The FINANCIAL -- Access to financial services and products has expanded rapidly across the globe in the past few years. The number of adults worldwide who report having an account at a formal financial institution or through a mobile device grew by an estimated 700 million between 2011 and 2014. Now, 62% of the world's adult population has an account, which is up from 51% in 2011.
These results come from the 2014 Global Financial Inclusion (Global Findex) database, which measures the extent of account penetration, the use of mobile money payments and saving and borrowing practices in more than 140 countries. It updates the original Global Findex, which the World Bank launched in 2011 in cooperation with Gallup, and is funded by the Bill & Melinda Gates Foundation.
Developing World Catching Up
Account penetration -- defined as having an account at a formal financial institution or a mobile money account -- remains highly unequal across regions. It is almost universal in high-income Organization for Economic Cooperation and Development (OECD) economies (94%), while slightly more than half of adults (54%) in developing economies have an account. Although many adults in developing economies remain excluded from the formal financial system, there is good news: Account penetration in the developing world is up 13 percentage points from 41% in 2011.
In fact, account penetration has increased across all world regions. However, the extent of the increase varies widely from 14 points in both South Asia and East Asia and the Pacific to eight and four points in sub-Saharan Africa and high-income OECD economies, respectively, according to Gallup.
Accounts at financial institutions drove the increase in account penetration in all regions except sub-Saharan Africa, where almost one-third of account holders dial into the financial system using mobile money accounts. The rising popularity of these accounts helped push overall account penetration in the region to 34%, up from 24% in 2011. Outside sub-Saharan Africa, use of mobile money accounts remains limited, reported by 3% of adults in South Asia, 2% in Latin America and the Caribbean, and less than 1% in all other regions.

* **Data section**

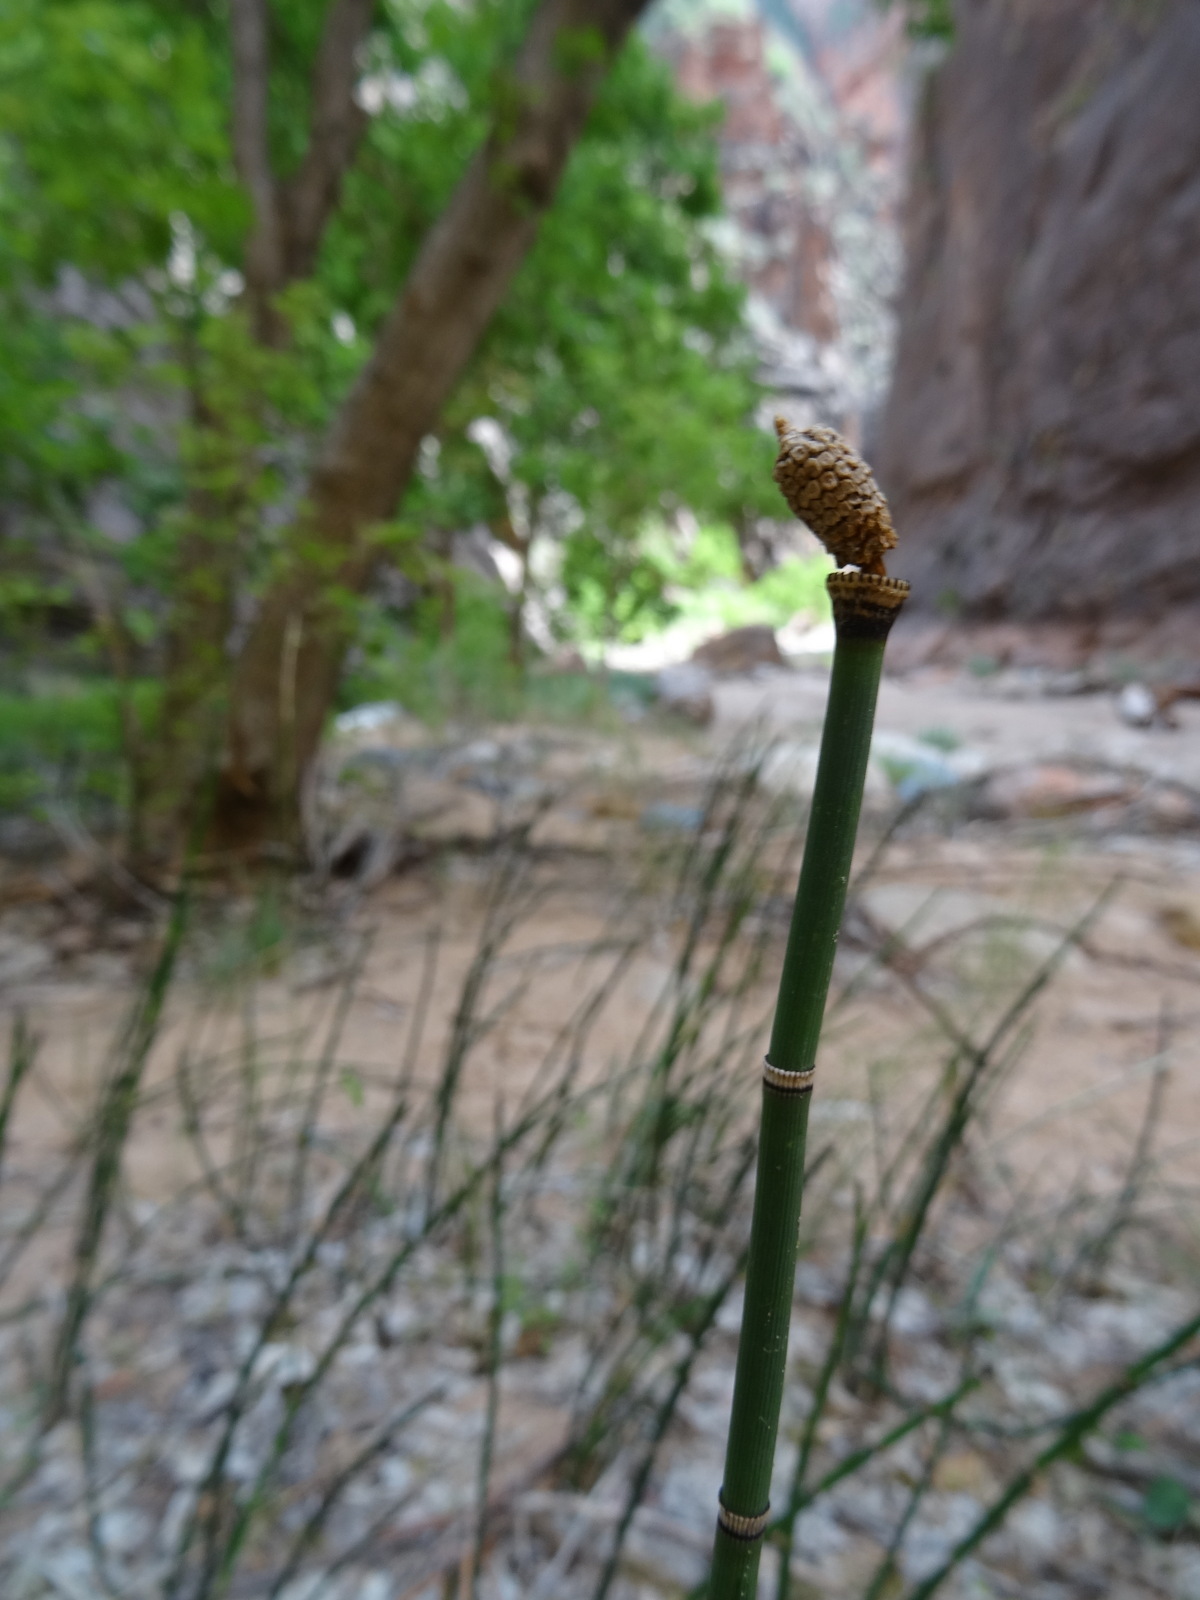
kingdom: Plantae
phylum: Tracheophyta
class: Polypodiopsida
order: Equisetales
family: Equisetaceae
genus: Equisetum
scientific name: Equisetum praealtum
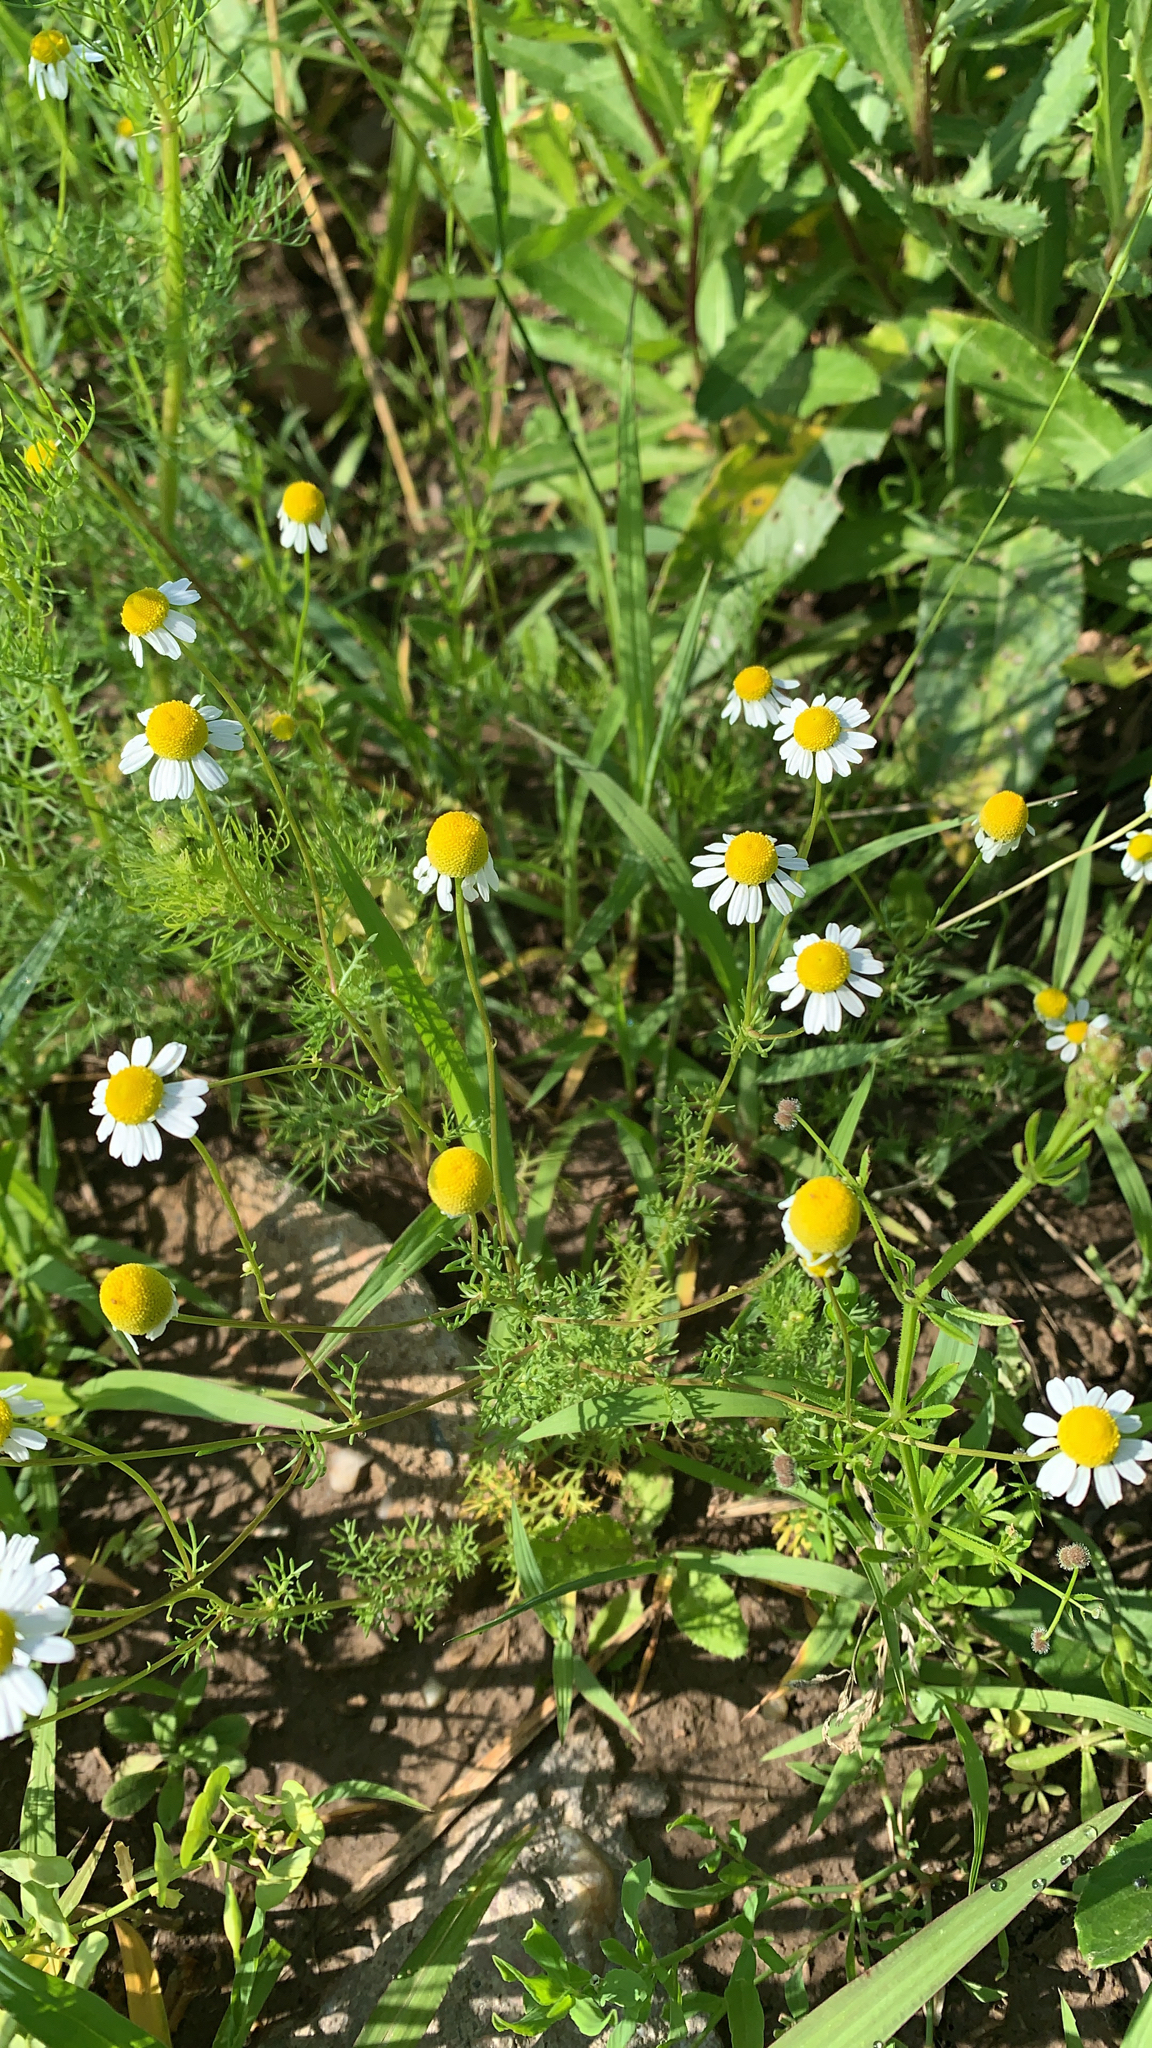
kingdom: Plantae
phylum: Tracheophyta
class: Magnoliopsida
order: Asterales
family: Asteraceae
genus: Matricaria
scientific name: Matricaria chamomilla
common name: Scented mayweed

* **List of tasks**
A – Translate this sentence from the article on global financial inclusion into Spanish: "Now, 62% of the world's adult population has an account, which is up from 51% in 2011."
B – Continue the article on global financial inclusion, picking up after its final sentence.

* **Expected outputs**
A – Ahora, el 62 % de la población adulta del mundo tiene una cuenta, frente al 51 % en 2011.

B –
The Unbanked Concentrated in Asia and Sub-Saharan Africa Regions
South Asia and East Asia and the Pacific are home to about half of the world's 2 billion "unbanked" adults. In South Asia, about 625 million adults lack account access, and the same is true for about 490 million adults in East Asia and the Pacific. India, China and Indonesia alone account for 38% of unbanked adults globally. Sub-Saharan Africa has the next-largest population of unbanked adults, at about 350 million -- or 17% of the global total.
The Unbanked Disproportionately Poor and Female
Despite recent global growth, the gender gap in account ownership has not closed. Forty-two percent of women are unbanked, compared with 35% of men. Access to the formal financial system is also stratified by wealth. Half of the unbanked worldwide -- 1 billion adults -- belong to the poorest 40% of households. However, in developing economies, the gap in account ownership between adults living in the poorest 40% of households and those living in the richest 60% narrowed by six points in the past three years. But this decrease stemmed overwhelmingly from rising account ownership among the poor in East Asia and the Pacific; in all other regions, the gap remained about the same.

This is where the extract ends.